Rekordy do ćwiczenia:
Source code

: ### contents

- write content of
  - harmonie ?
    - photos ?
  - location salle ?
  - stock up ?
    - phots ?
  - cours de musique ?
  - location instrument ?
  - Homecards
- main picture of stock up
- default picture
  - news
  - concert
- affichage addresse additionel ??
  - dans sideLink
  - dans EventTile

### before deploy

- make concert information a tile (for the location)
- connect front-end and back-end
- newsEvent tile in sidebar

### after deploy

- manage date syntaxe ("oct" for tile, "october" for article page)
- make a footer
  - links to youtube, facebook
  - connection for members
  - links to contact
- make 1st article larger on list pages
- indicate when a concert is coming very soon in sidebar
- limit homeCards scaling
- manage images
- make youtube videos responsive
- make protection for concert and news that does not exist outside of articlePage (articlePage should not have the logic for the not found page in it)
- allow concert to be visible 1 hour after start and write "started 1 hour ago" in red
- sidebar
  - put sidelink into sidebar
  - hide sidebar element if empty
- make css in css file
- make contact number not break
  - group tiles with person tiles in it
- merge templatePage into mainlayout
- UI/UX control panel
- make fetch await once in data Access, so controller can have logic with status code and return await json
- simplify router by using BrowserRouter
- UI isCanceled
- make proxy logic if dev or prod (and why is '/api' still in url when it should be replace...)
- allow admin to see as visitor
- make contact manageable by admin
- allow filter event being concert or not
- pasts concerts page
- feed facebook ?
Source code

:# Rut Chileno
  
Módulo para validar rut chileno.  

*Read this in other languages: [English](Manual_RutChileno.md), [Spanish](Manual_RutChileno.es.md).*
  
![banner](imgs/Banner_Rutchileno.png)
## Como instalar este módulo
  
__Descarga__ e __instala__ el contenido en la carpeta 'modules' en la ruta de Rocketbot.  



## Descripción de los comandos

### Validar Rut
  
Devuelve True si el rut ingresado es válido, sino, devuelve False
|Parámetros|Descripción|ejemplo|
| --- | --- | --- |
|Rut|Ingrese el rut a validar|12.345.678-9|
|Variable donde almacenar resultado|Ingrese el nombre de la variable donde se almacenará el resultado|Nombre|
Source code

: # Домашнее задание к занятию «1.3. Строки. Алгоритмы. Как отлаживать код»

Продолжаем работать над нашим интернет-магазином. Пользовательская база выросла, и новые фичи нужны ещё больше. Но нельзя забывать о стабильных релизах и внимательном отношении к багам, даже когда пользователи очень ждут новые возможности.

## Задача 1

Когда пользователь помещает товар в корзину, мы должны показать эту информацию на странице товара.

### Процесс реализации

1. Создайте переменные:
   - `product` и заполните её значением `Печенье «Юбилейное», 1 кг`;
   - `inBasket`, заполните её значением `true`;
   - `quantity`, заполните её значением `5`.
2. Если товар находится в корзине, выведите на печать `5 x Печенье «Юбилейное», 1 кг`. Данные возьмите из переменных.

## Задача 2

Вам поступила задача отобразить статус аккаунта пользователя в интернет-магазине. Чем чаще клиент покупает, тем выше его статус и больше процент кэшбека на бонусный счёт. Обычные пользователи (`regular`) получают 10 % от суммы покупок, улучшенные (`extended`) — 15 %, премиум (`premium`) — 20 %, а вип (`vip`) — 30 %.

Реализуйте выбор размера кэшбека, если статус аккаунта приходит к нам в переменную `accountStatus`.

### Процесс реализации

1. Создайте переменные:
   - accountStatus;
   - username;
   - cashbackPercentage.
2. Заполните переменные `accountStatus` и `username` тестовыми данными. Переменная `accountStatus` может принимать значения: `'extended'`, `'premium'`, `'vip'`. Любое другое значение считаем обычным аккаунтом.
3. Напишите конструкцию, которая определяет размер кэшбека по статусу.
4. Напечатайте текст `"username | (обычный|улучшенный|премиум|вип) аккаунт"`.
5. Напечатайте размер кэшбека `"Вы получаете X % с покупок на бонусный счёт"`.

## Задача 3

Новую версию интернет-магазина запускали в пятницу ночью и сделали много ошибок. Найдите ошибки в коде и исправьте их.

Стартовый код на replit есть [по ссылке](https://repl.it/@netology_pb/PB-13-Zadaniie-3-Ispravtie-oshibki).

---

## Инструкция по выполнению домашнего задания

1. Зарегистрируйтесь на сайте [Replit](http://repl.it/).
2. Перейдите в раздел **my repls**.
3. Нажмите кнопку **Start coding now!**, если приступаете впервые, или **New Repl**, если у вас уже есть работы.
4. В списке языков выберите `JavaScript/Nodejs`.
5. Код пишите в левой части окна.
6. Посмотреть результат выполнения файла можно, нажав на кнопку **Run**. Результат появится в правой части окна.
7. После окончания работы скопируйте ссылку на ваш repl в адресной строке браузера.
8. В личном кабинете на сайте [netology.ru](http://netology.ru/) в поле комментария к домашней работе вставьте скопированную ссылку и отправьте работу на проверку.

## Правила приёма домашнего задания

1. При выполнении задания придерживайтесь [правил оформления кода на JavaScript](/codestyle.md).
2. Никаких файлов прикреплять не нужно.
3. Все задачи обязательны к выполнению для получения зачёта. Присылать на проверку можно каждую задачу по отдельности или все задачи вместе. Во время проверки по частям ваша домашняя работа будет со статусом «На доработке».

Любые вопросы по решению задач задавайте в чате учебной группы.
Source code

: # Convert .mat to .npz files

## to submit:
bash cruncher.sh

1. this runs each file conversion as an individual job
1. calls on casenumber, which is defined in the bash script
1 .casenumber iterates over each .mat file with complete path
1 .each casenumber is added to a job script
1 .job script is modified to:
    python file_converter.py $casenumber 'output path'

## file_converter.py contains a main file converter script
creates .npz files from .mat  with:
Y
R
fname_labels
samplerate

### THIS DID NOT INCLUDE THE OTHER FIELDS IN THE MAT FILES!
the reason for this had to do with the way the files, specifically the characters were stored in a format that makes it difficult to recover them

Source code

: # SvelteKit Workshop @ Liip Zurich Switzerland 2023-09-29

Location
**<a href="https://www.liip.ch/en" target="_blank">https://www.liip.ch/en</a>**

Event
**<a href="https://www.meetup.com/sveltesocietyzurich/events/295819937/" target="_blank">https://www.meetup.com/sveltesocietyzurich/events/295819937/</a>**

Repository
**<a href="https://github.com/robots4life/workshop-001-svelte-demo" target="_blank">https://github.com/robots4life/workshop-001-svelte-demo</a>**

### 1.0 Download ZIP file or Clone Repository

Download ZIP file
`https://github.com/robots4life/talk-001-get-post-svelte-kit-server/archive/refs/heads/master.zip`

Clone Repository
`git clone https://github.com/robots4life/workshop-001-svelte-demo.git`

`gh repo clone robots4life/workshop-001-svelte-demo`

Polecenie do wykonania:
Zwróć bez żadnych zmian wszystkie wiersze od tego, który zawiera „### before deploy”, w dół aż do tego, który zawiera „### after deploy”, łącznie z obydwoma.

Wynik zadania:
### before deploy

- make concert information a tile (for the location)
- connect front-end and back-end
- newsEvent tile in sidebar

### after deploy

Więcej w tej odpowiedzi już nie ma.